Would you copy out, exactly as written, each line from the one containing "(plotinvisibletext false)" to the end of the records below?
(RECORDS FOR THE TASK begins)
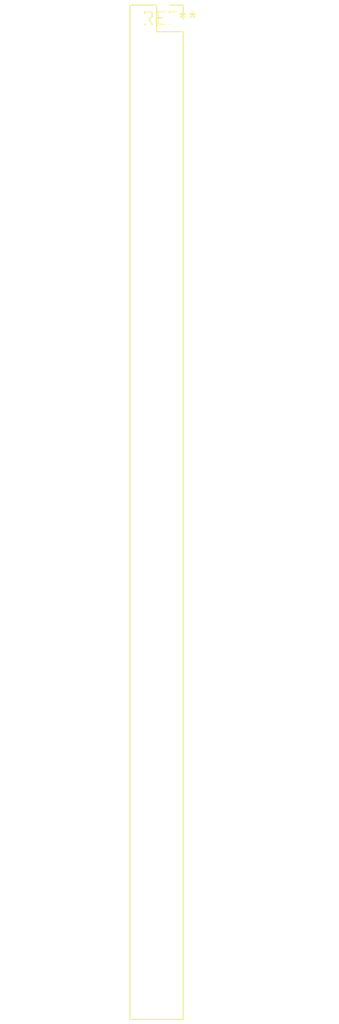
<source format=kicad_pcb>
(kicad_pcb (version 20240108) (generator pcbnew)

  (general
    (thickness 1.6)
  )

  (paper "A4")
  (layers
    (0 "F.Cu" signal)
    (31 "B.Cu" signal)
    (32 "B.Adhes" user "B.Adhesive")
    (33 "F.Adhes" user "F.Adhesive")
    (34 "B.Paste" user)
    (35 "F.Paste" user)
    (36 "B.SilkS" user "B.Silkscreen")
    (37 "F.SilkS" user "F.Silkscreen")
    (38 "B.Mask" user)
    (39 "F.Mask" user)
    (40 "Dwgs.User" user "User.Drawings")
    (41 "Cmts.User" user "User.Comments")
    (42 "Eco1.User" user "User.Eco1")
    (43 "Eco2.User" user "User.Eco2")
    (44 "Edge.Cuts" user)
    (45 "Margin" user)
    (46 "B.CrtYd" user "B.Courtyard")
    (47 "F.CrtYd" user "F.Courtyard")
    (48 "B.Fab" user)
    (49 "F.Fab" user)
    (50 "User.1" user)
    (51 "User.2" user)
    (52 "User.3" user)
    (53 "User.4" user)
    (54 "User.5" user)
    (55 "User.6" user)
    (56 "User.7" user)
    (57 "User.8" user)
    (58 "User.9" user)
  )

  (setup
    (pad_to_mask_clearance 0)
    (pcbplotparams
      (layerselection 0x00010fc_ffffffff)
      (plot_on_all_layers_selection 0x0000000_00000000)
      (disableapertmacros false)
      (usegerberextensions false)
      (usegerberattributes false)
      (usegerberadvancedattributes false)
      (creategerberjobfile false)
      (dashed_line_dash_ratio 12.000000)
      (dashed_line_gap_ratio 3.000000)
      (svgprecision 4)
      (plotframeref false)
      (viasonmask false)
      (mode 1)
      (useauxorigin false)
      (hpglpennumber 1)
      (hpglpenspeed 20)
      (hpglpendiameter 15.000000)
      (dxfpolygonmode false)
      (dxfimperialunits false)
      (dxfusepcbnewfont false)
      (psnegative false)
      (psa4output false)
      (plotreference false)
      (plotvalue false)
      (plotinvisibletext false)
      (sketchpadsonfab false)
      (subtractmaskfromsilk false)
      (outputformat 1)
      (mirror false)
      (drillshape 1)
      (scaleselection 1)
      (outputdirectory "")
    )
  )

  (net 0 "")

  (footprint "PinSocket_2x39_P2.54mm_Vertical" (layer "F.Cu") (at 0 0))

)

</source>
(RECORDS FOR THE TASK ends)
OUTPUT.
      (plotinvisibletext false)
      (sketchpadsonfab false)
      (subtractmaskfromsilk false)
      (outputformat 1)
      (mirror false)
      (drillshape 1)
      (scaleselection 1)
      (outputdirectory "")
    )
  )

  (net 0 "")

  (footprint "PinSocket_2x39_P2.54mm_Vertical" (layer "F.Cu") (at 0 0))

)

</source>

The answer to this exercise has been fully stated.